Non so da quanto tempo volevo fare i bagels! In primis perché mi piacciono da impazzire e poi perché mi incuriosiva la loro preparazione: pasta di pane lievitata fatta prima bollire e poi cotta nel forno!

Nel web non mancano le ricette dei bagels ma io ho voluto provare quella di due amiche fidatissime : le "pancettine". Adoro il loro blog e voglio bene a queste due bravissime ragazze che, ehm, potrebbero essere mie figlie, ma con cui ho un feeling particolare .
Uno dei miei sogni è quello di capitare nel loro bistrot e...fermarmi lì per sempre per godere ogni minuto delle loro speciali atmosfere e per gustare le loro prelibatezze.

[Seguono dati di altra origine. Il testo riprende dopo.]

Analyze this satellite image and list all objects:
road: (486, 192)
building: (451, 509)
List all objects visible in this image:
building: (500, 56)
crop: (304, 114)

Dicevo che ho provato la loro ricetta ma non è stato proprio così!
Non ho usato la farina integrale, come da loro indicato,  ma la farina "0" e quindi il mio impasto è risultato più umido . Da qui la difficoltà a fare il buco come doveva essere ...
I "migliori" hanno un mini foro al centro ma ne ho fatti alcuni (che non ho fotografato, ovvio!!! ah ah ah ) che avevano l'aspetto più di un panino un po' schiacciato al centro che di un bagel come si deve!
Anyway...ecco la ricetta !

Ricetta (copia/incolla dal blog : Pancetta Bistrot)

  • Ingredienti:
  • 400 g di farina integrale
  • 50 g di farina manitoba o 0
  • 2 cucchiaini di lievito di birra secco
  • 1 cucchiaio di zucchero semolato
  • 1 cucchiaino raso di sale
  • 280 - 300 ml di acqua tiepida
  • 1 tuorlo per spennellare
  • semini vari (sesamo, girasole, papavero ...)
PROCEDIMENTO
  1. Versate nella ciotola della planetaria le farine, il lievito, lo zucchero e iniziate ad aggiungere a poco a poco l'acqua, aggiungete anche il sale.
  2. Iniziate ad impastare fino che l'impasto si staccherà dalle pareti della ciotola risultando liscio ed elastico.
  3. Formate una palla e fatela lievitare in una ciotola unta d'olio coperta dalla pellicola in luogo tiepido (ad es. nel forno spento con la lampadina accesa)
  4. Quando l'impasto sarà raddoppiato, schiacciatelo con le mani su di un piano infarinato, dividetelo in 6-8 parti a seconda di quanto volete grandi i vostri bagel. Formate le palline con le mani, schiacciatele leggermente e create il buco aiutandovi con il fondo di un bicchierino da amaro. Bucatelo quindi con il dito e allargate leggermente.
  5. Ponete i bagels su di una placca coperta di carta forno, coprite con un panno e fate lievitare un'altra mezz'ora-40 minuti ca.
  6. Trascorso il tempo fate bollire una pentola capiente con l'acqua in cui avrete disciolto un cucchiaio di zucchero. Quando l'acqua bolle fate cuocere 1 minuto per lato i vostri bagel nell'acqua bollente, tirandoli su con una schiumarola e poggiandoli su di un panno asciutto.
  7. Tamponate i bagels per asciugarli.
  8. Portate il forno a 200C°, nel frattempo spennellate la superficie dei bagels con il tuorlo e cospargeteli di semini.
  9. Fate cuocere i vostri bagels disposti in una teglia coperta di carta forno per 15-18 min. ca., fino a doratura.
  10. Sfornate i bagels e fateli raffreddare su di una griglia.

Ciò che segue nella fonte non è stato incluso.